• TASKS TO PERFORM:
**1.** Copy word for word the part of the passage on Patel, Modi and inflation that opens with the words containing "Patel was also" and closes with "by academic economists.".
**2.** In the passage on Patel, Modi and inflation, what name is given to the trade-off between inflation on the one hand and employment and output on the other?
**3.** Resume the passage on Patel, Modi and inflation, picking up after its last sentence.

• PASSAGE PROVIDED:
⁂

Patel and Modi share a vulgar, unarticulated view of markets in the sense of laissez faire laissez aller. That is, government intervention is anathema. Other disciples of relevance include former U.S. President Ronald Reagan and former British Prime Minister Margaret Thatcher. All propagated a brutal rolling back of the State. Inflation is regarded as a monetary phenomenon and, in the U.S., under the Chairmanship of the Federal Reserve of Paul Volcker, inflation was wrung out of the system as were the wheels of production and commerce, which ground to a halt. Likewise in England, Thatcher crashed inflation and crashed the economy.

Patel was also an inflation dragon-slayer and was all set to yank interest rates upwards to whatever it took. In principle, Modi would not have demurred, believing that the forces of demand and supply would take care of output and employment.  It bears reporting that the trade-off between inflation on the one hand and employment and output on the other, the so-called Phillips Curve, was never completely digested by academic economists.

In recent years counterexamples are beginning to abound leading to scepticism about the relationship, among the best in the mainstream profession. It looks like we CAN have the best of both worlds, low inflation, and activity and labour markets buzzing. The explanation is a nuanced view of markets. Political economy is significant in the varying fortunes of Capital and Labour behind the movement in the Phillips curve. The critical third are the macroeconomic arms of the State, the monetary and the fiscal authorities, that can steer the two classes in the direction of good equilibria.

To return to our narrative, it is likely that the Indian government began to suffer cold feet from Patel’s hawkishness on inflation. There is the basic contradiction, of course, that rising interest rates hike the interest burden of the government. It is also possible that the government feared widespread protests from trade unions, the employed and job seekers, as well as informal workers at the vanishing of the inadequate employment opportunities.

⁂

• RECORD EXTRACTS:
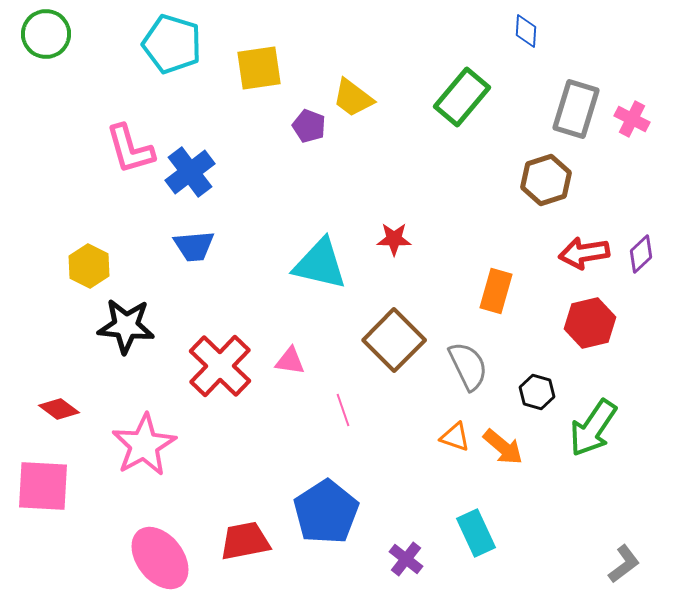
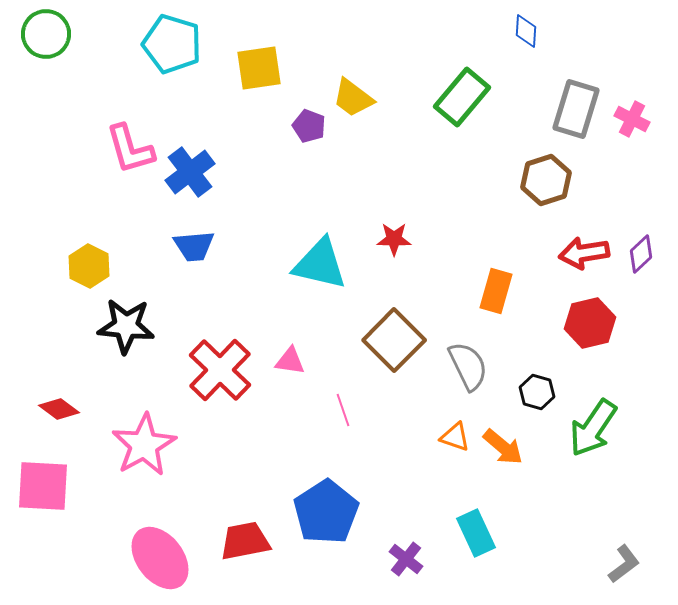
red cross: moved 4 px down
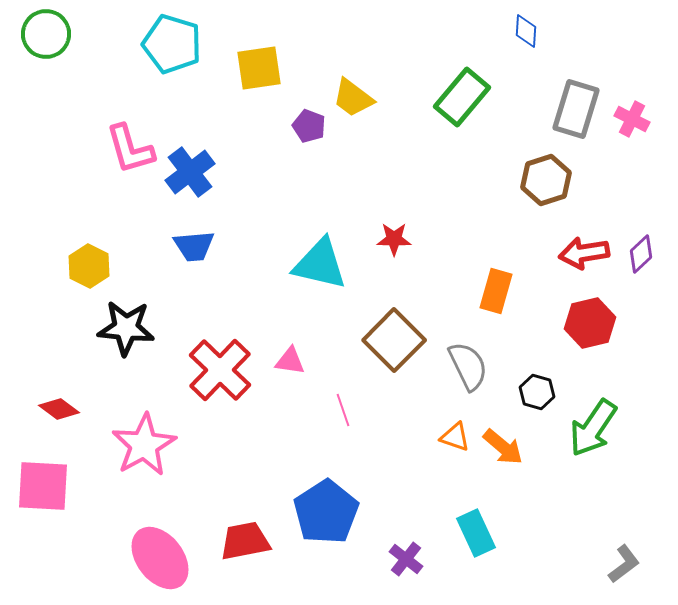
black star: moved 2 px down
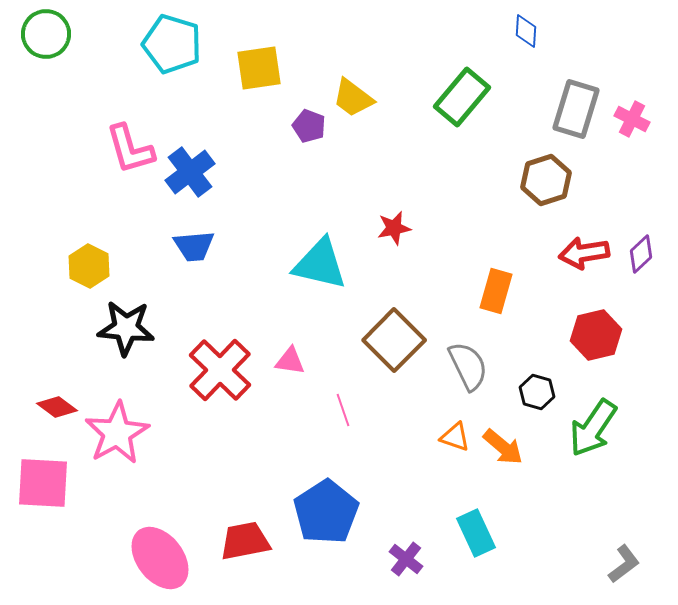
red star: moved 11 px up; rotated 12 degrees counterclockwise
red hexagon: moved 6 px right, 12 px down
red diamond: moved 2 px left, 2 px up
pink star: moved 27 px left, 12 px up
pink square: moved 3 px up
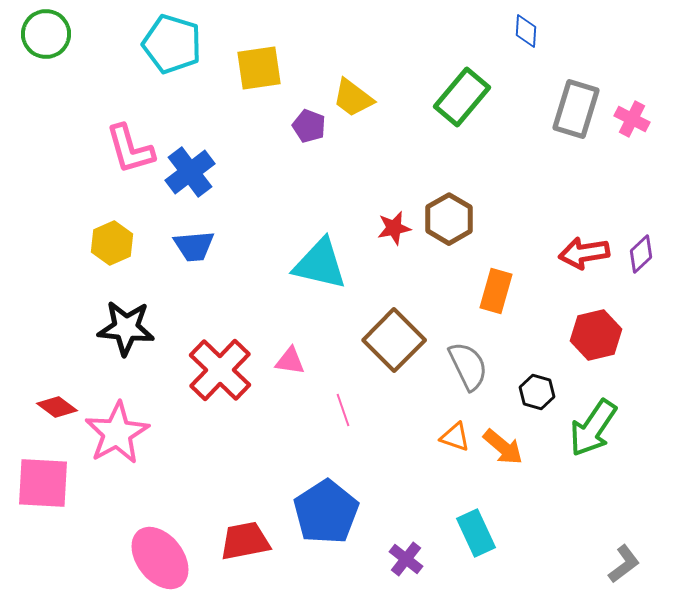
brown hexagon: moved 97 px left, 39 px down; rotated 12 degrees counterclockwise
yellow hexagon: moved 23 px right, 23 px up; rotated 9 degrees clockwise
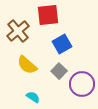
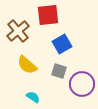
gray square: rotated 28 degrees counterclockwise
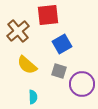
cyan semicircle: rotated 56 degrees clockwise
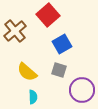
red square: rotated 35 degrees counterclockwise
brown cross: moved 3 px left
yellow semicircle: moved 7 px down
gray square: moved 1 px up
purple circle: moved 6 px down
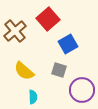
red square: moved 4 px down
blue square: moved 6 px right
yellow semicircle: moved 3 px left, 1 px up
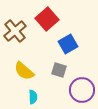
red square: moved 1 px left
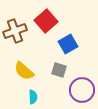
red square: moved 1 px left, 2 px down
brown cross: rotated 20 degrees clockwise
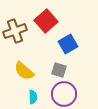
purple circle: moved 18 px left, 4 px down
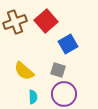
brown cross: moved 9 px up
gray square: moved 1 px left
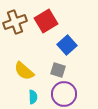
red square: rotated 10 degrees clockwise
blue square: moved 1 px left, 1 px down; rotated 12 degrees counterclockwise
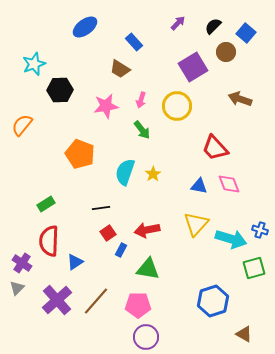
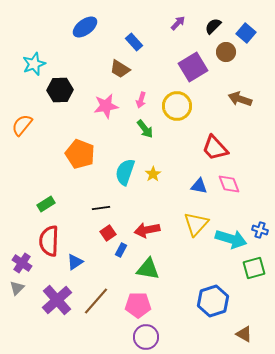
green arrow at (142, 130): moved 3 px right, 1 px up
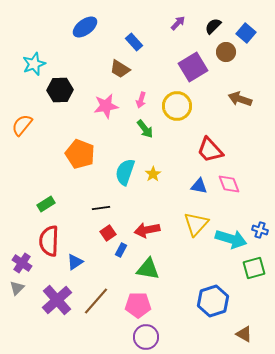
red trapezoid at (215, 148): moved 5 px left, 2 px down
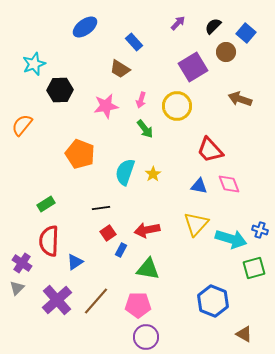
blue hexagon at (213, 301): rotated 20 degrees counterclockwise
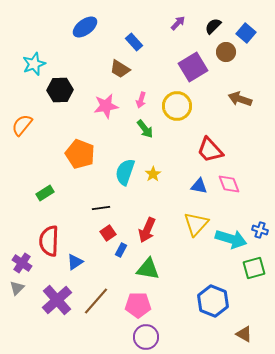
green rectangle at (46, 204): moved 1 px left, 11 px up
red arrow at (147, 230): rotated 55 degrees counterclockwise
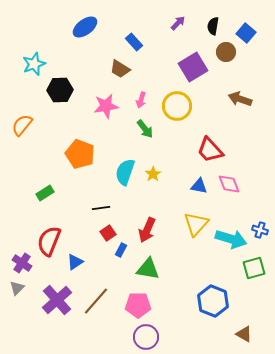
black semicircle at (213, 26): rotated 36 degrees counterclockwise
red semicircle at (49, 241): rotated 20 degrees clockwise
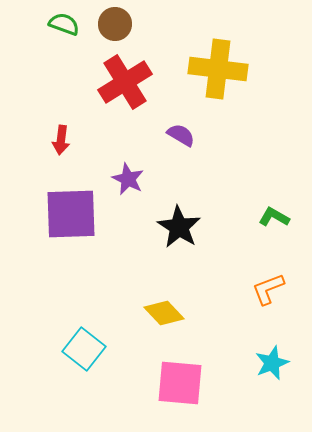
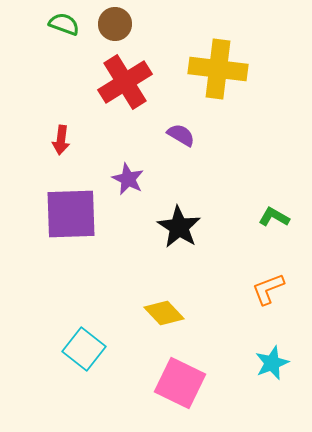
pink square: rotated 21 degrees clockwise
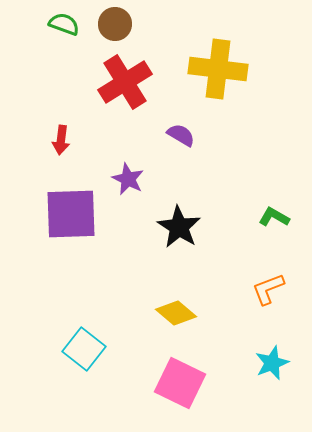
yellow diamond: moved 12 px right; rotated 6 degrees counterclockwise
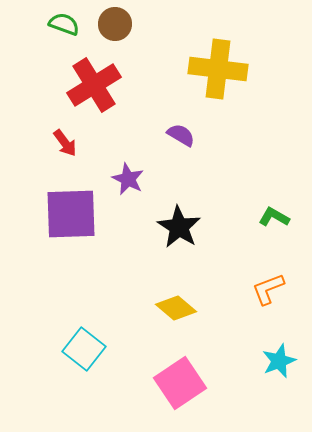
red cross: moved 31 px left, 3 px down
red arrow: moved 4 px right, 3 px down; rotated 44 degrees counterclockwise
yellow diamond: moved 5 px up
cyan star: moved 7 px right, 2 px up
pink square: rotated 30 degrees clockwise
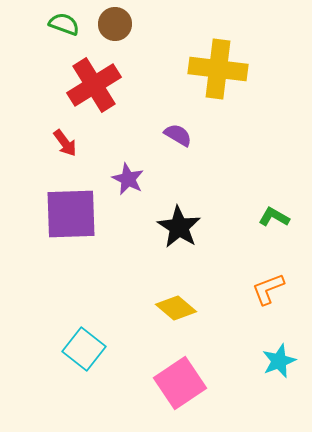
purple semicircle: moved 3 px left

⁂

• EXERCISE ANSWERS:
**1.**
Patel was also an inflation dragon-slayer and was all set to yank interest rates upwards to whatever it took. In principle, Modi would not have demurred, believing that the forces of demand and supply would take care of output and employment.  It bears reporting that the trade-off between inflation on the one hand and employment and output on the other, the so-called Phillips Curve, was never completely digested by academic economists.

**2.** The Phillips Curve.

**3.**
The second troublesome subject brought up in the first news item and that leads us to the second item concerns the subject of “wilful defaulters/fraudulent borrowers” from banks. Patel’s untrammelled position of the efficacy of markets went along with an austere, purist view of the dispersion of knowledge in the information sets of people. Information is private and it is in production and exchange that it is revealed and delivers the famous theorems about the optimality of market outcomes. Thus, he wanted only the RBI to issue electoral bonds, the identity of the subscribers being known thereby. He planned to come down like the wrath of God on shenanigans in the nationalised banking system with its opaque selection and screening processes.

Patel’s naiveté was extraordinary. It was already common knowledge by that time that the colossal loans taken out from the nationalised banks and their consortia by the largest capitalist conglomerates in the country in the blink of an eye, sans checks and balances and due diligence, was at the behest of the government. Patel and Modi part company here. The latter is focussed on data aggregation and centralisation for commercial purposes (crony capitalists) and political purposes (identification of dissent).        

Urjit Patel, former Governor Reserve Bank of India

We can now move to a Draft RBI Master Direction on Treatment of Wilful Borrowers and Large Defaulters that was quoted in the Times of India. Earlier, bank unions and the general public were horrified by a communication to the effect of mollycoddling “wilful defaulters”. By definition the gamesmen possessed the ability to repay. The action called for, then, was straight confiscation of assets. In cases when funds were siphoned off to uses other than those sanctioned, the perpetrators should be imprisoned.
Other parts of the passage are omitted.